When he was a war artist, Sargent painted scenes in military medical facilities, including this watercolour of the Interior of a Hospital Tent in 1918. Although makeshift and temporary, this appears more orderly and modern than the hospital in Granada.
Before Sargent’s birth, his father had been an eye surgeon in Philadelphia, and the artist may have had more insight into the medical world and hospitals. Few artists, though, could match the experience of Henry Tonks, who trained and practised as a surgeon until he was appointed Slade Professor of Fine Art in London at the age of thirty.
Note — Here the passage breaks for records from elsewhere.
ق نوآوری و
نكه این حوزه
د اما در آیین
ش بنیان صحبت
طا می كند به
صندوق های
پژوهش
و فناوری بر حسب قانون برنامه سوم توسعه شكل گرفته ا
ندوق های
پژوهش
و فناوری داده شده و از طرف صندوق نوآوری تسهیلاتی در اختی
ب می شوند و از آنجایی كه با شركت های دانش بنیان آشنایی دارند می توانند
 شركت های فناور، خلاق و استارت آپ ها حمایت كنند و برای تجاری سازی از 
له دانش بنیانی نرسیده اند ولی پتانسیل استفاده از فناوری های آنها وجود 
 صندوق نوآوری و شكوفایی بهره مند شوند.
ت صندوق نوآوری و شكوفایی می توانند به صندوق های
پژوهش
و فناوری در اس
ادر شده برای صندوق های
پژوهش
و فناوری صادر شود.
When war broke out in 1914, Tonks returned to medicine, first in England, then the following year he served as a medical orderly on the Marne, in France, where he used his pastels to paint Saline Infusion: An incident in the British Red Cross Hospital, Arc-en-Barrois, 1915.
Saline intravenous infusions were still relatively novel at that time, and war surgery was busy re-learning many of the lessons of the past. Tonks preserved the anonymity of his models although his drawing is otherwise anatomically precise – as would be expected of a former teacher of anatomy. The doctor seated at the right is inserting the cannula for the infusion, a delicate task which would have been unfamiliar at the time, and an early step in the growth of technological medicine.
My final painting of a hospital is by one of the ‘Glasgow Girls’, who volunteered to work as a nurse in France during the First World War. Norah Neilson Gray’s The Scottish Women’s Hospital : In The Cloister of the Abbaye at Royaumont. Dr. Frances Ivens inspecting a French patient from 1920 shows a scene in an ancient abbey just outside Paris, where the artist was caring for some of the many casualties of that war.
These vaulted cloisters are older than any other hospital I have shown in these two articles, and some of its dress – the young woman in the centre foreground – the most contemporary. On the left are patients in modern hospital beds, being cared for by professional clinical staff, including nurses and doctors. At the right is a small group of military personnel, a visual link to the the cause of the patients’ injuries, which underlines this very modern trend in hospitals – of treating injuries inflicted by people on their fellow humans.